Good Or Shit: Margaret Thatcher

23 April 2013 | 2:19 pm | Liz Galinovic

"As has been widely written about lately, to punk music, Thatcher was the gift that kept on giving."

Two days passed before I learnt that Margaret Thatcher had died. It's surprising because I'm actually in England. There I was, at my new job, desperately trying to perform under pressure to the best of my ability whilst multi-tasking and meeting my deadlines, as an individual and part of a team, without a moment to read the news, and wondering why all around the office random people were sporadically breaking out into renditions of Ding Dong The Witch Is Dead.

The way they went on about it you'd think that the air would have smelt different, that the sky would have clouded over (no, no, scrap that the sky is always clouded over) that a comet smashed into earth or men started giving birth or the Messiah showed up (or came back) and declared Israel-Palestine a secular federation of states with equal rights for all. But no, the only indication that something was amiss on the 8th of April, was the surge in popularity of a track written by the Munchkins of Munchkin Land, somewhere along the Yellow Brick Road, in Oz, back in 1939.

Which old witch? Why, that would be the wicked witch, you know her - Margaret Thatcher. She's the woman Englishmen think about when they're worried they're going to prematurely ejaculate but then do anyway, but for different reasons. The one they call the Iron Lady because she ruled with an iron fist, otherwise known as a fierce neoliberal agenda, you know, not big on welfare, public healthcare, unions, government spending, taxing rich people, anything to do with the environment other than what financial profits can be made from it, immigrants, homosexuals and poor people.

Thatcher is quite passionately admired and, vehemently hated in England. Hated so much that her death could actually cause a little tune from an old musical to take out the second spot on the official UK music chart 74 years after the Munchkins first sang it and 23 years after Thatcher actually did anything other than make a few public speeches. Hated so much that people would actually campaign to get this song in the charts, throw 'Thatcher's Dead' celebrations across the country, and go about singing that she was a witch and they're glad she's dead. It's not the kind of display you expect to see from a nation that prides itself on being emotionally controlled. Perhaps this is what happens when you let ideologically focused right wingers run nations, in the end the people turn against you and practically dance on your grave singing joyously about your death. Remember John Howard? He's not dead but in the end he lost his seat, and that's practically death anyway.  

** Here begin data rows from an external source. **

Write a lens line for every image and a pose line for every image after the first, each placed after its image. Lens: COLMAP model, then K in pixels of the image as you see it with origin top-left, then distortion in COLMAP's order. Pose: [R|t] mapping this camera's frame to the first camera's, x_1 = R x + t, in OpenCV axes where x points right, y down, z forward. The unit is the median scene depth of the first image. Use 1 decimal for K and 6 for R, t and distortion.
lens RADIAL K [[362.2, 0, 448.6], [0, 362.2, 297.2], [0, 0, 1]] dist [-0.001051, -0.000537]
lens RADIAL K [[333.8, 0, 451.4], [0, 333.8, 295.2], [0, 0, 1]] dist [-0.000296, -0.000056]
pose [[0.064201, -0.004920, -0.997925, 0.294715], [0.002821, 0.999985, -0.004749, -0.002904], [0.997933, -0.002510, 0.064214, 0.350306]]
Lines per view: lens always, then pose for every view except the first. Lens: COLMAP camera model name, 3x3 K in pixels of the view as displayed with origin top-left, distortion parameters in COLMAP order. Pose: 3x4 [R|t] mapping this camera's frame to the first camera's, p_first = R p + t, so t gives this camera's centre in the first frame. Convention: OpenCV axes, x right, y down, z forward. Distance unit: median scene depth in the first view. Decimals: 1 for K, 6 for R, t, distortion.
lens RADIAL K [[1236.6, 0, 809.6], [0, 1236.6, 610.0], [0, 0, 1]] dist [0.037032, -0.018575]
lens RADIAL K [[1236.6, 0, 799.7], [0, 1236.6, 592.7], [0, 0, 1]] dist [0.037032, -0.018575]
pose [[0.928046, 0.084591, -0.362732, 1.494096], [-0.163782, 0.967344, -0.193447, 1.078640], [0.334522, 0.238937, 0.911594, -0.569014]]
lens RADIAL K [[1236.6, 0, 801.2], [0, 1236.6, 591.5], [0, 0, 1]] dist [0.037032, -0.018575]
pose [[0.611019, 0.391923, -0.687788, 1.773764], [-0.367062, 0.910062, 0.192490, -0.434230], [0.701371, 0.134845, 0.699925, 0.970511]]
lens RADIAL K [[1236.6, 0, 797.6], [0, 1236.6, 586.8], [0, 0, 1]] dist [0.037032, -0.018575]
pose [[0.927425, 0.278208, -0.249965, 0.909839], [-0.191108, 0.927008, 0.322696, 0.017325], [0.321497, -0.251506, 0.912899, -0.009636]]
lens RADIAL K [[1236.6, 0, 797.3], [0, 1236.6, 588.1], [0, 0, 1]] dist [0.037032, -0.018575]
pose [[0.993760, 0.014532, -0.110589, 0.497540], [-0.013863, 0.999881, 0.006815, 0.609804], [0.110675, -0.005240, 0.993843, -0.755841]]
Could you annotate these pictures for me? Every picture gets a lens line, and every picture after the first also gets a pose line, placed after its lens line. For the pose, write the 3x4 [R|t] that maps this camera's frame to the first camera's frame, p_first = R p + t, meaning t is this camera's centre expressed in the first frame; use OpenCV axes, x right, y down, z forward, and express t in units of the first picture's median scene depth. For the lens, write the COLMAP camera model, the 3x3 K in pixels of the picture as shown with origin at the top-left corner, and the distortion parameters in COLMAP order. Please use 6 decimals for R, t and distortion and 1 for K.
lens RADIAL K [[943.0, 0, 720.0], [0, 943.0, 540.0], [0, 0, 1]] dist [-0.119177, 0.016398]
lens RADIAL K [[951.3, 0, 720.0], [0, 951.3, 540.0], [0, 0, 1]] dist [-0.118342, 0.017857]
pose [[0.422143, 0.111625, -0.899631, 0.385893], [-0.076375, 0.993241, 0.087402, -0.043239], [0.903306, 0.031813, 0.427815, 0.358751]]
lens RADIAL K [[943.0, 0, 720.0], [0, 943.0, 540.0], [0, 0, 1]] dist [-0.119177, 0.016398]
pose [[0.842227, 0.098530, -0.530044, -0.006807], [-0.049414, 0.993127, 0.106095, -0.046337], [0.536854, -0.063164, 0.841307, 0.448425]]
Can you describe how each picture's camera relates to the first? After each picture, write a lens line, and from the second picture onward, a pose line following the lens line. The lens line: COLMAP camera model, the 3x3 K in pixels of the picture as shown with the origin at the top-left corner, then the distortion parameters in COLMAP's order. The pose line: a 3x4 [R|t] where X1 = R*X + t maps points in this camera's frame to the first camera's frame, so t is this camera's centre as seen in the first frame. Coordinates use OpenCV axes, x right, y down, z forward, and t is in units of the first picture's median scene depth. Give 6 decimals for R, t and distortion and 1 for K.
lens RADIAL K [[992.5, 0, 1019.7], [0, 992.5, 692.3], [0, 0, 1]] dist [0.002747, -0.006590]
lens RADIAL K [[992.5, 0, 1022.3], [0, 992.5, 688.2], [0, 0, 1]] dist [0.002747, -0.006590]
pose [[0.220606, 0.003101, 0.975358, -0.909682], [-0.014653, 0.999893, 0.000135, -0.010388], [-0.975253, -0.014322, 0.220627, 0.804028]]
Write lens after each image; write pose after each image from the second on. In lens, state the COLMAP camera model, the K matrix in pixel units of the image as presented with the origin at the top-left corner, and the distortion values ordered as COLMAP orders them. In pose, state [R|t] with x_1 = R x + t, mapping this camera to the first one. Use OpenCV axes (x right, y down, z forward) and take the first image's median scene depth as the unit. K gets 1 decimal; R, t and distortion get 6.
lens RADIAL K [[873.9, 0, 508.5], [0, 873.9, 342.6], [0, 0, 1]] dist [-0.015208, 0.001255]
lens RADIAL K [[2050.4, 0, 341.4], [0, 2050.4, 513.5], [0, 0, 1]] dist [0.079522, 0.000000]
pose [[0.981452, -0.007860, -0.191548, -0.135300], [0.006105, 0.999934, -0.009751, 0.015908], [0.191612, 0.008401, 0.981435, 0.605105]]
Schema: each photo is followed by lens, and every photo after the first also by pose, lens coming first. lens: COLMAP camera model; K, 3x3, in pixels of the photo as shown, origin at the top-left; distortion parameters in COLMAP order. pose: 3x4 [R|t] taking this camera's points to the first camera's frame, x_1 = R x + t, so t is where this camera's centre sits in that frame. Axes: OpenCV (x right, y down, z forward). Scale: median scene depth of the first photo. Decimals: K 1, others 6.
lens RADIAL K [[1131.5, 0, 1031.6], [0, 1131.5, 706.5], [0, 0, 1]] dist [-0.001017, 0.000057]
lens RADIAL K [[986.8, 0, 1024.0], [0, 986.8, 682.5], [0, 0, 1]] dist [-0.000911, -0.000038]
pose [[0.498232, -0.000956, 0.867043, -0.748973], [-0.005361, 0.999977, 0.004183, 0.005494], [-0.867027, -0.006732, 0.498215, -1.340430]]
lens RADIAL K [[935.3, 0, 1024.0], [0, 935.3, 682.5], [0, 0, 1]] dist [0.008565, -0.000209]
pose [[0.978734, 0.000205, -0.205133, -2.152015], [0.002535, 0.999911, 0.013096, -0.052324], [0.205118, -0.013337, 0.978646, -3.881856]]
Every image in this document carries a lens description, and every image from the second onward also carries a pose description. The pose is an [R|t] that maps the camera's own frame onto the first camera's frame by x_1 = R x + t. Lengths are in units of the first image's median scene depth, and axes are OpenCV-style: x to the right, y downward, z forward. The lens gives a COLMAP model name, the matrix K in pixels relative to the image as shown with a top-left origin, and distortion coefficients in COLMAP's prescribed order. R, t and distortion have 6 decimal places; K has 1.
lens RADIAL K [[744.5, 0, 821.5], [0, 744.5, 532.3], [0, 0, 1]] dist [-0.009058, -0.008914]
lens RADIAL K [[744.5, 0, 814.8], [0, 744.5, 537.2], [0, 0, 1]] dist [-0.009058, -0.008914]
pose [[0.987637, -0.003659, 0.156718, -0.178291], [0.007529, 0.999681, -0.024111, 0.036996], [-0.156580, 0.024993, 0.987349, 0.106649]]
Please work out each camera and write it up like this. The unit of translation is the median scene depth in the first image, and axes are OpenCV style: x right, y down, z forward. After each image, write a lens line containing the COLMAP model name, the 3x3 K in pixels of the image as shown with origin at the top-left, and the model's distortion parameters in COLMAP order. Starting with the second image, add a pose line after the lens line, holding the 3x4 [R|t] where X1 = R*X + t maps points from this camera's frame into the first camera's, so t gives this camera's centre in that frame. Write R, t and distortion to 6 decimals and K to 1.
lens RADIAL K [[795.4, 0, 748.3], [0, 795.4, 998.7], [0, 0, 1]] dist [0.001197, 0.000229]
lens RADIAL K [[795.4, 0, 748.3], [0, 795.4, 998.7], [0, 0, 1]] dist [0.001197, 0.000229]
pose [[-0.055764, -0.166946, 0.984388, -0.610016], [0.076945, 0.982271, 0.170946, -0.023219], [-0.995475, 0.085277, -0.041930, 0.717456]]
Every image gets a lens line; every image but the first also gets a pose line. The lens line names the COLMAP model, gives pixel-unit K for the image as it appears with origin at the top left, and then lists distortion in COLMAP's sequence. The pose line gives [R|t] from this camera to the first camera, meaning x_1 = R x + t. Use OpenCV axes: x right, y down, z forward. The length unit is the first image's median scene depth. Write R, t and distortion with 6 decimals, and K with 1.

Don't miss a beat with our FREE daily newsletter

As has been widely written about lately, to punk music, Thatcher was the gift that kept on giving. But it wasn't just punk, there is practically an entire canon of songs, covering all genres, written about Thatcher that express nothing other than a deep, deep loathing. The Beat's Stand Down Margaret (1980), The Specials Ghost Town (1981), Klaus Nomi was the first to tie Ding Dong The Witch Is Dead to Thatcher in his own re-working in 1982, The Varuker's Thatcher's Fortress (1984), Crass' How Does It Feel? (1986), Morrissey's Margaret On The Guillotine (1986) Hefner's The Day That Thatcher Dies (2000) it goes on and on. Many of them call for her death, many of them make references to the dancing and celebrating they will do when it happens.

It's wasn't the utter tastelessness of singing about how awesome it is that a person is dead that really bothered me. It's that it seems a premature celebration because, as someone said to me, “Thatcherism and its American cousin, Reaganomics, are still very much alive and kicking. And they're being practised to extremes their namesakes could only have dreamed of. ” Think of the Tea Party! This stuff is all very prevalent in the UK, the US, and soon, if the media and the polls are anything to go by, the AUS.

Take this, on the website of Australian conservative think tank the Institute of Public Affairs, there are a list of suggestions for Abbott if he were to become PM this year. And in his speech at the recent IPA 70th birthday celebrations, between several references to Jesus, Abbott endorsed many of them. Here are a few of my favourites from the IPA's 74 suggestions: get rid of the carbon tax, the Department of Climate Change, the Clean Energy Fund, and the mining tax, privatise Australia Post, privatise Medibank, break up the ABC and sell it off, privatise SBS, and stop the NBN. It's all - protect the rich, fuck the poor, and what's wrong with slow internet? Back in our day we didn't even have Google maps.

If this sort of stuff were to happen in our country could we too find ourselves singing songs about how much we can't wait for Tony Abbott to die?

I think there is something significant that the Thatcher haters have forgotten and that Australians would do well to remember. You see, the Munchkins also sang their celebratory death song prematurely. Many of you will remember that while they were all dancing around Munchkin Land gleefully declaring their new found liberation the Wicked Witch of the West smoke-bombed in, threatened to get rid of the caring and progressive Dorothy - 'I'll get you my pretty' – did a whole bunch of evil shit in her bid to mine all the rubies out of a pair of slippers, and shit got a whole lot worse before it got any better. So, my message to fellow Australians is this – when we go to the polls this September, throw a bucket of water over Tony Abbott and melt that witch.